Among the lines below, restate word for word only those from the line with "thumb ip: (626, 421)" through the line with "index dip: (131, 125)", with both end lines kept.

Material for this task section start

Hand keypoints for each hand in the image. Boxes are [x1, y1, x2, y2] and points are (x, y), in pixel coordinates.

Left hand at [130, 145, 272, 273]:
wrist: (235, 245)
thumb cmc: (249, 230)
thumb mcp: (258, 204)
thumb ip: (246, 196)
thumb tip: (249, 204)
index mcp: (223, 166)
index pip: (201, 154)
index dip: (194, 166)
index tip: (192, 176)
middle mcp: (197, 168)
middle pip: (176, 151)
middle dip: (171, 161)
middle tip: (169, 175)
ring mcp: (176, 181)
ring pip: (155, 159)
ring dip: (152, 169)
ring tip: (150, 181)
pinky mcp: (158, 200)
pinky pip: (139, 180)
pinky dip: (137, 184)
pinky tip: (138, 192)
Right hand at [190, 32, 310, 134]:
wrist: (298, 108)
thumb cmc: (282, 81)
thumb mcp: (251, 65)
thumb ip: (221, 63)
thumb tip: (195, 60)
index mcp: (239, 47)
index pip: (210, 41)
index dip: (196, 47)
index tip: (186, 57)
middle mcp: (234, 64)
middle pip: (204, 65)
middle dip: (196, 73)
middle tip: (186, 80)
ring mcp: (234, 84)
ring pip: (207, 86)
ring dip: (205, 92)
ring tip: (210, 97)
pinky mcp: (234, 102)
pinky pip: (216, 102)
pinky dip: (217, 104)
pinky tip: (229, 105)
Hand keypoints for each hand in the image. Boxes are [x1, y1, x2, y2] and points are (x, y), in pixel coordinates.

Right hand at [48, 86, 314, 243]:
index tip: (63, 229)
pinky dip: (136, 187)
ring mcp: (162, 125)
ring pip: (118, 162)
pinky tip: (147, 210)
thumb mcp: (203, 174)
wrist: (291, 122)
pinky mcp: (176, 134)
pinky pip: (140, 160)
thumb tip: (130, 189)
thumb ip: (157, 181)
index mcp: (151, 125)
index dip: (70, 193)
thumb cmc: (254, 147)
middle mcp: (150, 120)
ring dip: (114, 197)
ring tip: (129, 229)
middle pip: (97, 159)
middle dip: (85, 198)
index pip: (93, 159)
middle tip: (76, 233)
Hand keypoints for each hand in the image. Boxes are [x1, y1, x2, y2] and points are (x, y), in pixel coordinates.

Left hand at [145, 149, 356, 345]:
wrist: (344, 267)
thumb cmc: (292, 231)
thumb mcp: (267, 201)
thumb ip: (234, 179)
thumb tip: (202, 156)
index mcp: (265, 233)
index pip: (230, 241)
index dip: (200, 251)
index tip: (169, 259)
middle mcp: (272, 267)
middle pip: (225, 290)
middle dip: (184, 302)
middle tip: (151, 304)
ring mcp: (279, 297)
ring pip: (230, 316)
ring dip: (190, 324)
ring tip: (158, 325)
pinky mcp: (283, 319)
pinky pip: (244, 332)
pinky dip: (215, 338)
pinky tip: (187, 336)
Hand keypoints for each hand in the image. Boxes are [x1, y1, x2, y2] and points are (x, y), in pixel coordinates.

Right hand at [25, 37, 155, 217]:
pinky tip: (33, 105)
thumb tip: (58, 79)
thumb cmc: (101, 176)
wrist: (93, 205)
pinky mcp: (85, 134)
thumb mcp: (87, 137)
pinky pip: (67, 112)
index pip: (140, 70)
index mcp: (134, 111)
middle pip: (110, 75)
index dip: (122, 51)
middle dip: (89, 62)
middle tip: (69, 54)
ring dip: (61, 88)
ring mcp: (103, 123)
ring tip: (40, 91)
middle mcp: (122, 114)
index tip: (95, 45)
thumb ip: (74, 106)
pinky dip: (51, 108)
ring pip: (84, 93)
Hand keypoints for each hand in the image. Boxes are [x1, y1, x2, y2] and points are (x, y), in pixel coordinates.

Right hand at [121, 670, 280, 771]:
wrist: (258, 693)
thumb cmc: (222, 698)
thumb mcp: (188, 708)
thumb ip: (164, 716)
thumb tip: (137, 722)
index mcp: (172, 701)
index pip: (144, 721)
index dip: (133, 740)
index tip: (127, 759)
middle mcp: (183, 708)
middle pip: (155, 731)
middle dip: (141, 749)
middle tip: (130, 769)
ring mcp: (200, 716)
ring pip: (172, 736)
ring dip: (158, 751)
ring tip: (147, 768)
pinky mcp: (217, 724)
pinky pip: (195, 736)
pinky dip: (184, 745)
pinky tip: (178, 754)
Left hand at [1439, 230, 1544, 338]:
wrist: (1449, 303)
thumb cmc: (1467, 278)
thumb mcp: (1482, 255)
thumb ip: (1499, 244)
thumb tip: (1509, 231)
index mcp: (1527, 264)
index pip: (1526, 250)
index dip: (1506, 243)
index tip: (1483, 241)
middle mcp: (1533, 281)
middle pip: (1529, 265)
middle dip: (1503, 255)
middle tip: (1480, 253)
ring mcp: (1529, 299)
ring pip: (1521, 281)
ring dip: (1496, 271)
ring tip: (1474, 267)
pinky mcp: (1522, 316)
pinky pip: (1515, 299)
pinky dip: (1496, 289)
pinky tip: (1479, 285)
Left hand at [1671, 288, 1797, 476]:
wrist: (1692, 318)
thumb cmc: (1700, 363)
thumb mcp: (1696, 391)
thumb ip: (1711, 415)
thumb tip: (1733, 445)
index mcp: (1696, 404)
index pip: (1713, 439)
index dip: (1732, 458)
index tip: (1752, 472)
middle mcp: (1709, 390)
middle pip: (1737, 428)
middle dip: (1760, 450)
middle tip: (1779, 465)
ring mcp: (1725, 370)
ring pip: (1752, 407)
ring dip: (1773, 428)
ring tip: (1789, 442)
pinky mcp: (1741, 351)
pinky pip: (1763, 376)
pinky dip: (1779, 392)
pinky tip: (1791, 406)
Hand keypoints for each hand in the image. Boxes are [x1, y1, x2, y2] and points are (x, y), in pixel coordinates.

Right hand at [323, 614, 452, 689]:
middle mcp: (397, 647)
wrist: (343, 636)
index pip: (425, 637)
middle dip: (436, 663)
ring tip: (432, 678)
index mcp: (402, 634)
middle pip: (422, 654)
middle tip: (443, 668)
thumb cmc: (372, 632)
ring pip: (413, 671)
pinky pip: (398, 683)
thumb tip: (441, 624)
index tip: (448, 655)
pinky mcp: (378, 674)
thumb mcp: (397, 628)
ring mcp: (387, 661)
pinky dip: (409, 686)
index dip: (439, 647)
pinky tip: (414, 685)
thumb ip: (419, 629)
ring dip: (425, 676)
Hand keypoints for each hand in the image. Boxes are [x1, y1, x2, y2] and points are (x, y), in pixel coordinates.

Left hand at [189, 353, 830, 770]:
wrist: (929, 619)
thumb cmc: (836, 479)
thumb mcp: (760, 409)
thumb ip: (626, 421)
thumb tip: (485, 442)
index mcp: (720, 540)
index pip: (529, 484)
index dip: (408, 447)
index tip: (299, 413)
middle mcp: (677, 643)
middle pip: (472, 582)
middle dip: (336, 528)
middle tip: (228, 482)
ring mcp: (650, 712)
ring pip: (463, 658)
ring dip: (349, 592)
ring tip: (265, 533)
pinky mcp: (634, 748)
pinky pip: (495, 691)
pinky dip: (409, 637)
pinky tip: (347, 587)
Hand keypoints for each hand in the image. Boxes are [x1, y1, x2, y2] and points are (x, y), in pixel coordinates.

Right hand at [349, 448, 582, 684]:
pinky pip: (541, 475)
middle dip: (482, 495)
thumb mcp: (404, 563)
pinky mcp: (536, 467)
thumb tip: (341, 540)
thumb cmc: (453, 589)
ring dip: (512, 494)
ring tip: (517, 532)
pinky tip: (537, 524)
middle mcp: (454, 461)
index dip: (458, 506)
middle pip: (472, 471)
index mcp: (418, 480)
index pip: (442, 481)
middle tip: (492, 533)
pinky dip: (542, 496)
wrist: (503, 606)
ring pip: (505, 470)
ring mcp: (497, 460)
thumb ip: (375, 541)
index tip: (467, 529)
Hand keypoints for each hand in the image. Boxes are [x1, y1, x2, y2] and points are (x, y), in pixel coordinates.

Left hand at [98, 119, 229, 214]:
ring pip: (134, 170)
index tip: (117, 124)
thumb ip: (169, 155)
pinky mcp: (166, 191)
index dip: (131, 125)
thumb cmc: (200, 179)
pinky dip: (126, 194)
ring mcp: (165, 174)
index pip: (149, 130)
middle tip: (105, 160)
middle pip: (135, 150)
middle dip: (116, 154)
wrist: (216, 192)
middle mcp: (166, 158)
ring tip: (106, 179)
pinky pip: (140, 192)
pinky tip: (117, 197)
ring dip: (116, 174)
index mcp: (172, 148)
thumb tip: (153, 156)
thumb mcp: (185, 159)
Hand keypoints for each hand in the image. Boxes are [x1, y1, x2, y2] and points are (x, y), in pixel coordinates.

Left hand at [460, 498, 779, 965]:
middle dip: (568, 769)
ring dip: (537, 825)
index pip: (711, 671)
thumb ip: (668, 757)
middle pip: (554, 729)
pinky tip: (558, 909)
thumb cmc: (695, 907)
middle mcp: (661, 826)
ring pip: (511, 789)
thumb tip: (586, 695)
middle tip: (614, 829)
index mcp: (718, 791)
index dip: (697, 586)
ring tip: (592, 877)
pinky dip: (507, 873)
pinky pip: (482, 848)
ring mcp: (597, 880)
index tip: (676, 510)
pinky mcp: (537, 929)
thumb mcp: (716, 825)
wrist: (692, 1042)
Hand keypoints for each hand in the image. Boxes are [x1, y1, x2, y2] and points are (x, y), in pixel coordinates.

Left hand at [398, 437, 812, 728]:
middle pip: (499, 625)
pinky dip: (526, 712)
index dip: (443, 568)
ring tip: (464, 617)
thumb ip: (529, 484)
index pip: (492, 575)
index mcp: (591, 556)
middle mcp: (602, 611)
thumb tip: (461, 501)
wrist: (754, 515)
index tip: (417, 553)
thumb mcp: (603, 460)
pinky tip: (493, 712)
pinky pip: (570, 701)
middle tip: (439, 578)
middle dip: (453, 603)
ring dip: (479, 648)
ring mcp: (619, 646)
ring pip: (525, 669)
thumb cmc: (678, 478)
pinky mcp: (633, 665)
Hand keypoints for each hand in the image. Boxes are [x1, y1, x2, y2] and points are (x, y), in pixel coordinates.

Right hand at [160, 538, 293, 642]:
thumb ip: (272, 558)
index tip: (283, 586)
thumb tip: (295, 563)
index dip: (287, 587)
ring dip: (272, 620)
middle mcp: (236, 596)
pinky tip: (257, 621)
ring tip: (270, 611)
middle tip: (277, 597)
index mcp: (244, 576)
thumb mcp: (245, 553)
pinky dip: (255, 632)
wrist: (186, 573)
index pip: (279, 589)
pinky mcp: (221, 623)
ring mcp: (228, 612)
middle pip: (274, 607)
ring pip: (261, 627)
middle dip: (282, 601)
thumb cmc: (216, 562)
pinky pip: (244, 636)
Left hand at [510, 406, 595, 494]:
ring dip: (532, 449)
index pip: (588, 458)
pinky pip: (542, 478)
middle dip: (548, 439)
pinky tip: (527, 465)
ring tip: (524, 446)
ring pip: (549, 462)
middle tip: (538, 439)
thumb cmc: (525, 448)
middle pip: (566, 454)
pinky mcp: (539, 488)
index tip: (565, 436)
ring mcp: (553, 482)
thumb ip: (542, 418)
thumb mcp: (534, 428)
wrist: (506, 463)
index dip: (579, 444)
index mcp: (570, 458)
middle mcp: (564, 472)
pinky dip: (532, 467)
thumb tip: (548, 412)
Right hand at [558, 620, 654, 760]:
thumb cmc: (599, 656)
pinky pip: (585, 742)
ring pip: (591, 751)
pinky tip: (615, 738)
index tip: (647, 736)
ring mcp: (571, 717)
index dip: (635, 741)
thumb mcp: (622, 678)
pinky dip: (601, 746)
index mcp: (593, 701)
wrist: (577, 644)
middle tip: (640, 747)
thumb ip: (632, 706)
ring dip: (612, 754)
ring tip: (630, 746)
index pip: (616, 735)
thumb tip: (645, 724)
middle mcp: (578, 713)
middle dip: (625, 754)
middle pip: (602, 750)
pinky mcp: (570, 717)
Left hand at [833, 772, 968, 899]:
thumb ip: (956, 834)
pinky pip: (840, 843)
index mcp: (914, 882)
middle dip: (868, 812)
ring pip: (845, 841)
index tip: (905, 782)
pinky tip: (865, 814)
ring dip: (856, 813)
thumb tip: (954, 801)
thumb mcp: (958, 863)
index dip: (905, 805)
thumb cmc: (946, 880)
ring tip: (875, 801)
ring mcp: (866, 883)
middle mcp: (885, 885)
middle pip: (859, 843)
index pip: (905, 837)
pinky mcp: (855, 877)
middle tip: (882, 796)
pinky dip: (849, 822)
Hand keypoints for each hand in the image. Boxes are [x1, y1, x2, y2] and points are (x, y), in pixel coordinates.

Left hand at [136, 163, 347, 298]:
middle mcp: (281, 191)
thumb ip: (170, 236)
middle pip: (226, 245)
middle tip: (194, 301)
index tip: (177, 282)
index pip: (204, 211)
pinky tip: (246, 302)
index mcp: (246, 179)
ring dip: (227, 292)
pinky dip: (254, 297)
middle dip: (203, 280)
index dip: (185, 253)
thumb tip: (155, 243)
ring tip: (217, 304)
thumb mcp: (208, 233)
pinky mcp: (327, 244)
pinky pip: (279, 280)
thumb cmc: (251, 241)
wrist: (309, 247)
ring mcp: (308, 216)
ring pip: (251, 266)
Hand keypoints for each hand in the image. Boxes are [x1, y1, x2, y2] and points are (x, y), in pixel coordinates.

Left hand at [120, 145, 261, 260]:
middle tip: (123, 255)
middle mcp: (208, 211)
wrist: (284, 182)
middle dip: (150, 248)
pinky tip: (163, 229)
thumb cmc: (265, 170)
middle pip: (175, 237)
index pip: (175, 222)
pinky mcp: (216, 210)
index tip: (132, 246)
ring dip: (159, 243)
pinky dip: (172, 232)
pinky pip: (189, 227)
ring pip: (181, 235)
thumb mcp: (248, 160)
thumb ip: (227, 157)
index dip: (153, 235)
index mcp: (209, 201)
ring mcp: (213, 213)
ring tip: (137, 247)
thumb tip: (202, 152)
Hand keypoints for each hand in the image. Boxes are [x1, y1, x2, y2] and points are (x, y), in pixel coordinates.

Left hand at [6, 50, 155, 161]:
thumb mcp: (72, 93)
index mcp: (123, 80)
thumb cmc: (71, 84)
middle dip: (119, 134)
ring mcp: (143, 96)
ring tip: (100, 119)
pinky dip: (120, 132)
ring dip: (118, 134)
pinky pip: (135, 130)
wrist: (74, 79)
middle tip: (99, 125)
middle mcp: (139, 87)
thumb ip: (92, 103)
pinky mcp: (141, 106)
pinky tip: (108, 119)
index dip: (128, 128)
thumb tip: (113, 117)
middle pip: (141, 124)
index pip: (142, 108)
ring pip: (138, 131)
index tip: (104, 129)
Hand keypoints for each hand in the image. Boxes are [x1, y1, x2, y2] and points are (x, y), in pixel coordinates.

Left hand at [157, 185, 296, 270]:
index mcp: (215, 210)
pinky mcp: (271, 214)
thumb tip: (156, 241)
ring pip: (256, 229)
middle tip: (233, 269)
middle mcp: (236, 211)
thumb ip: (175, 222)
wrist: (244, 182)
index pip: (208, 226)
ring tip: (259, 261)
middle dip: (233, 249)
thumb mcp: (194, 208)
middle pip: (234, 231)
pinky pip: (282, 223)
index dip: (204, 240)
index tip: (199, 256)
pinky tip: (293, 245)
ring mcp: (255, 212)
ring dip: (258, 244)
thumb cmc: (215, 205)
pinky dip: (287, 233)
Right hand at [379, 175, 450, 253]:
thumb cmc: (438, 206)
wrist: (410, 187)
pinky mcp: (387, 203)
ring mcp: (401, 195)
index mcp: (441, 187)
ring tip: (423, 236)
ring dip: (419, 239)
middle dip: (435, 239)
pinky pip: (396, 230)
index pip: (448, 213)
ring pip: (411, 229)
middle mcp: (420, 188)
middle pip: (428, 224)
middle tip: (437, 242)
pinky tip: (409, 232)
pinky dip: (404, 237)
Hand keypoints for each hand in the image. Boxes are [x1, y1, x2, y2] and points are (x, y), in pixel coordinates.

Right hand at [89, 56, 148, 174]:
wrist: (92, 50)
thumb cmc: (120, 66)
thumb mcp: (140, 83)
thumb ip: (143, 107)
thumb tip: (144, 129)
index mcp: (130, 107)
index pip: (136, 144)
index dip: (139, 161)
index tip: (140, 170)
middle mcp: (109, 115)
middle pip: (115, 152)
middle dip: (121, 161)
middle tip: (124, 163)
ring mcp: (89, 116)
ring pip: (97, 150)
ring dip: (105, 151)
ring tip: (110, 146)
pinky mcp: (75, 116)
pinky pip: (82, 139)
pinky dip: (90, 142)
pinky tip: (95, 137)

Material for this task section end

Exercise answer:
thumb ip: (626, 421)
thumb tip: (485, 442)
index mcp: (720, 540)
index pip: (529, 484)
index dip: (408, 447)
index tip: (299, 413)
middle mcp: (677, 643)
middle pip: (472, 582)
middle dip: (336, 528)
middle tip: (228, 482)
ring mcp: (650, 712)
ring pip: (463, 658)
ring dip: (349, 592)
ring tip: (265, 533)
pinky mcp: (634, 748)
pinky pip: (495, 691)
pinky dip: (409, 637)
pinky tip: (347, 587)
Hand keypoints for each hand in the image. Boxes are [x1, y1, x2, y2] and points are (x, y), in pixel coordinates.

Right hand at [349, 448, 582, 684]:
pinky pip: (541, 475)
middle dip: (482, 495)
thumb mcp: (404, 563)
pinky mcp: (536, 467)
thumb tip: (341, 540)
thumb cmc: (453, 589)
ring dip: (512, 494)
ring tip: (517, 532)
pinky tip: (537, 524)
middle mcp: (454, 461)
index dip: (458, 506)
middle pip: (472, 471)
index mcp: (418, 480)
index pip: (442, 481)
middle tip: (492, 533)
pinky dip: (542, 496)
wrist: (503, 606)
ring pip: (505, 470)
ring mcp: (497, 460)
thumb ip: (375, 541)
index tip: (467, 529)
Hand keypoints for each hand in the image. Boxes are [x1, y1, x2, y2] and points are (x, y), in pixel coordinates.

Left hand at [98, 119, 229, 214]:
ring pip: (134, 170)
index tip: (117, 124)
thumb ip: (169, 155)
pinky mcp: (166, 191)
index dip: (131, 125)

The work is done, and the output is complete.